6. Status Register (SREG)
The Status Register contains flags that indicate the results of arithmetic/logic operations. This register is crucial for branch instructions. 
 
 
 
 Bit 
 Name 
 Description 
 
 
 
 
 7 
 I (Global Interrupt Enable) 
 Enables/disables global interrupts 
 
 
 6 
 T (Bit Copy Storage) 
 Storage for BLD/BST instructions 
 
 
 5 
 H (Half Carry Flag) 
 Carry from bit 3 to bit 4 (for BCD) 
 
 
 4 
 S (Sign Flag) 
 S = N ⊕ V (for signed operations) 
 
 
 3 
 V (Overflow Flag) 
 Two's complement overflow 
 
 
 2 
 N (Negative Flag) 
 Result is negative (bit 7 = 1) 
 
 
 1 
 Z (Zero Flag) 
 Result = 0 
 
 
 0 
 C (Carry Flag) 
 Carry/borrow from operation

7. Delay Implementation Without Library
Delays can be created using nested loops that consume a certain number of clock cycles. 
 Delay Calculation Concept: 
 
 ATmega328P on Arduino Uno runs at 16 MHz (16 million clock cycles per second)

▶ _Your instructions_:
Answer these from the text on the status register:
(a) Which bit number holds the Global Interrupt Enable flag?
(b) What does the Half Carry Flag indicate?
(c) At what clock rate does the ATmega328P on the Arduino Uno run?
The lines that follow have no connection to the text on the status register.

▶ _Provided data_:
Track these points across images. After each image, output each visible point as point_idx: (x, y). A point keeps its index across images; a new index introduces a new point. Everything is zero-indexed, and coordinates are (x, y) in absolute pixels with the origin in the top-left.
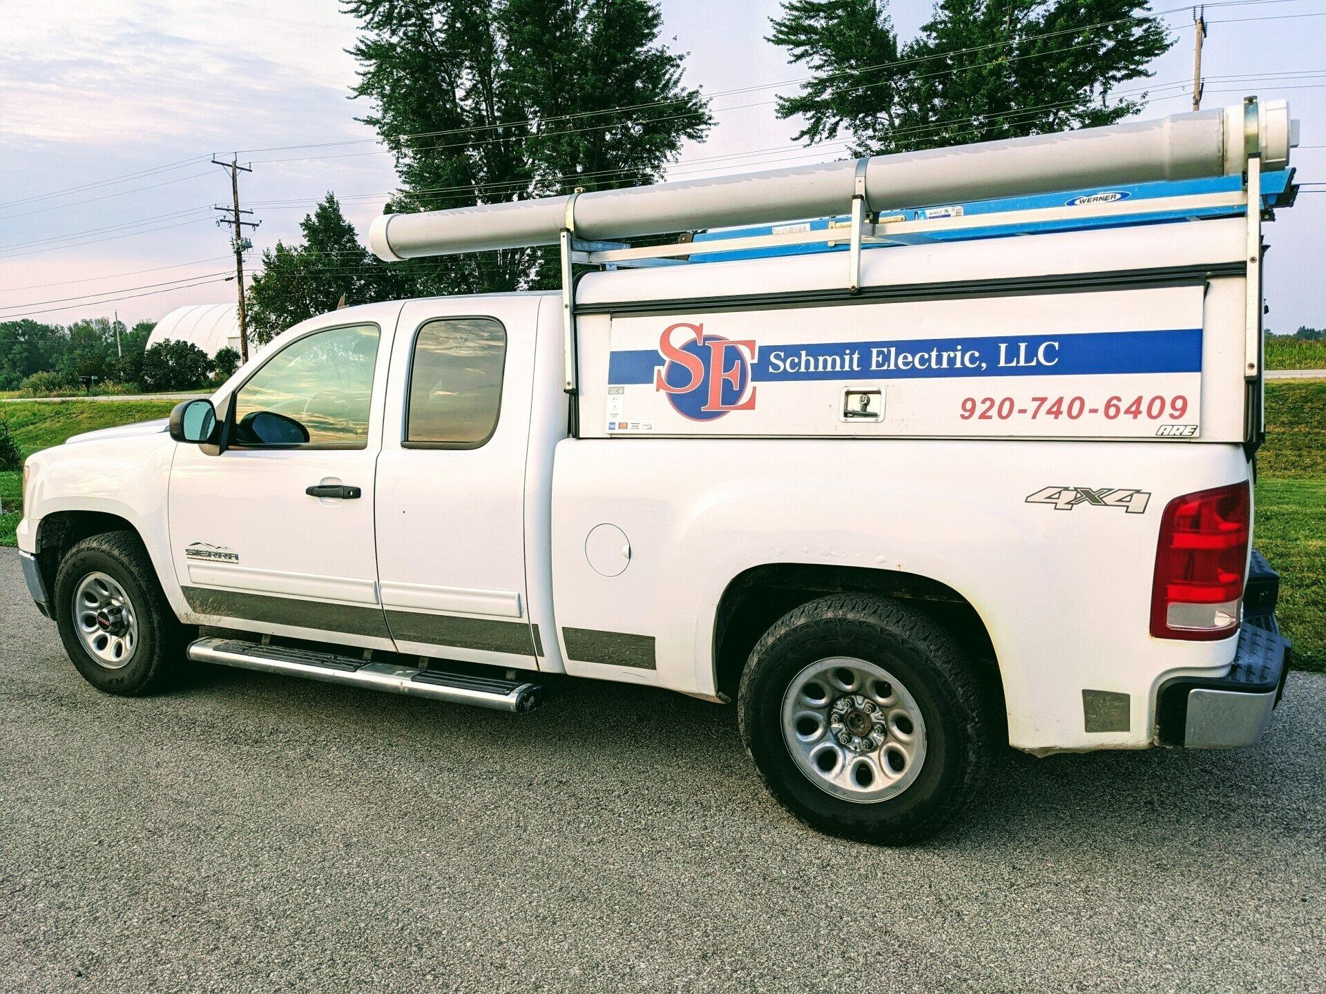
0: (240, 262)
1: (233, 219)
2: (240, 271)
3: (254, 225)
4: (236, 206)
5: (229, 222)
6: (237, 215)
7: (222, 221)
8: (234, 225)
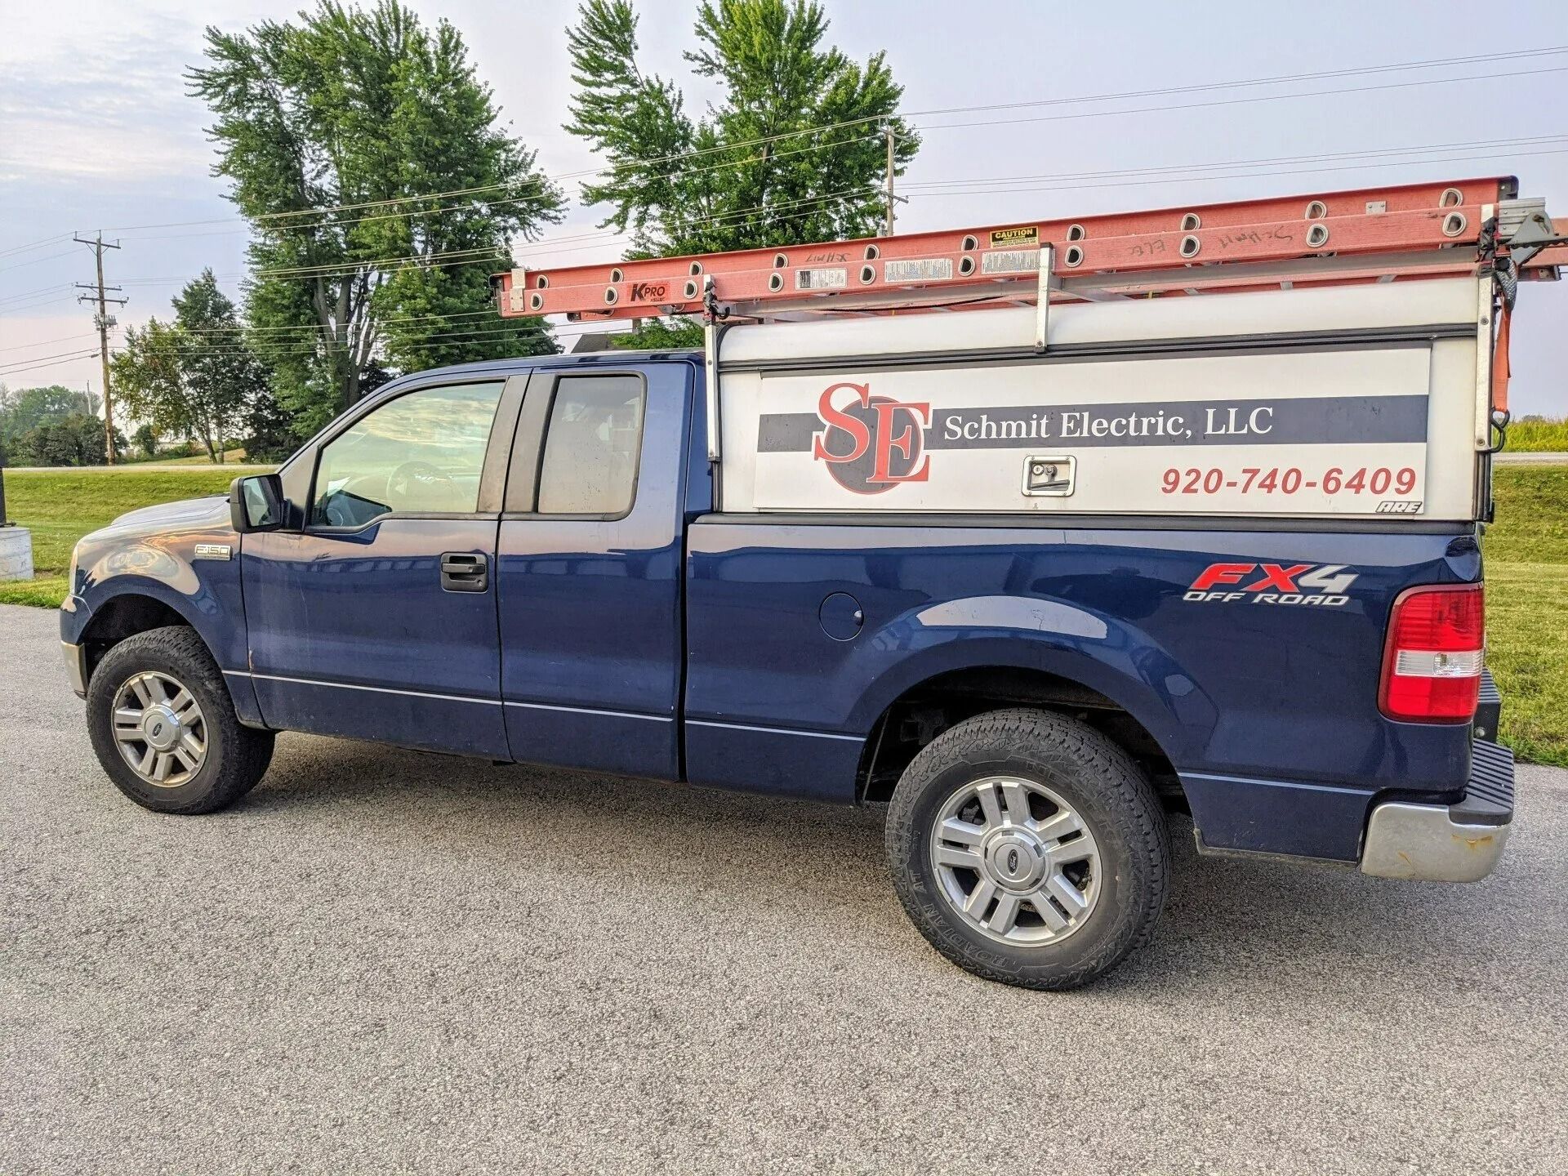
0: (104, 339)
1: (97, 296)
2: (104, 348)
3: (121, 302)
4: (101, 284)
5: (93, 299)
6: (101, 292)
7: (83, 298)
8: (98, 303)
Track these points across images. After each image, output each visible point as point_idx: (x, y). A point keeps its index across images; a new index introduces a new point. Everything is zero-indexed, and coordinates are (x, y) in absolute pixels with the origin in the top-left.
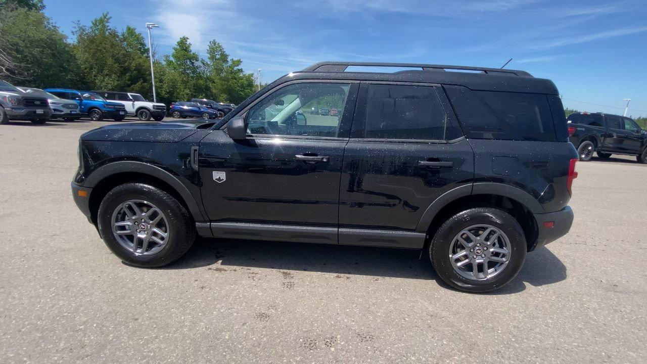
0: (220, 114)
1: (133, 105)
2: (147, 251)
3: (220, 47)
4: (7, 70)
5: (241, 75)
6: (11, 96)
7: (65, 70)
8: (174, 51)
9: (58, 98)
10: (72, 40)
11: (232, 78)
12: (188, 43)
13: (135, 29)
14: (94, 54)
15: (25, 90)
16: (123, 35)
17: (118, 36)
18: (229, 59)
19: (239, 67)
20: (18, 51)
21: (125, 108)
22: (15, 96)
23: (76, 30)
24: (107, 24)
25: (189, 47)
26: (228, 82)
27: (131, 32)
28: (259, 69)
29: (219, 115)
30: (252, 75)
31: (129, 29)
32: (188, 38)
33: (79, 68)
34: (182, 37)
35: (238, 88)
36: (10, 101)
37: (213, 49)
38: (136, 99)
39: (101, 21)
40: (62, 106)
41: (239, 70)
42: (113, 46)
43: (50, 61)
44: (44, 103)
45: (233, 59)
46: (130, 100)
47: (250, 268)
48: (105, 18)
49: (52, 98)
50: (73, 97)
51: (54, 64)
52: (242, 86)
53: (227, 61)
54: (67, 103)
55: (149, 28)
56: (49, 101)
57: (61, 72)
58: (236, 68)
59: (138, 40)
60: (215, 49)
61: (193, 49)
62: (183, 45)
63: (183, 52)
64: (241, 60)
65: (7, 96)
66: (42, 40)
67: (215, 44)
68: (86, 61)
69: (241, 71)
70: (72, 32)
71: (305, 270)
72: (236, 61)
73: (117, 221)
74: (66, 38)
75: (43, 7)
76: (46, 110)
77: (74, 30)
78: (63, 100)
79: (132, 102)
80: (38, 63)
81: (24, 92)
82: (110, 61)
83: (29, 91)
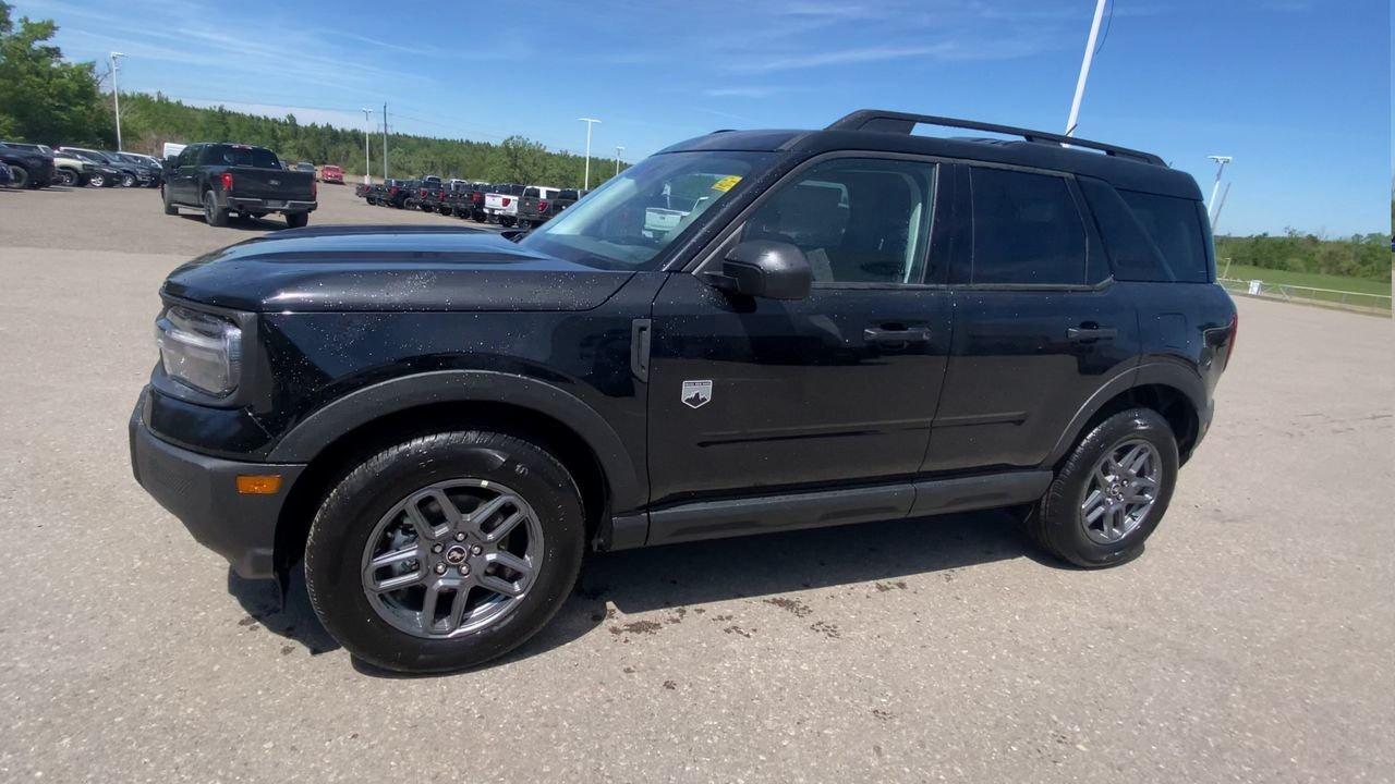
0: (15, 172)
5: (54, 65)
11: (29, 72)
18: (14, 18)
19: (50, 43)
26: (16, 80)
28: (113, 53)
29: (12, 177)
30: (91, 67)
35: (50, 100)
41: (48, 50)
45: (26, 20)
52: (62, 94)
53: (9, 23)
58: (37, 45)
64: (55, 25)
69: (55, 52)
72: (38, 25)
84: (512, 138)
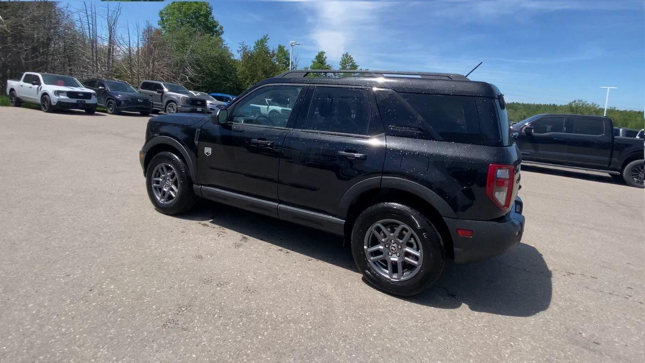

▶ _Result_:
(a) Bit 7
(b) A carry from bit 3 to bit 4 (for BCD)
(c) 16 MHz (16 million clock cycles per second)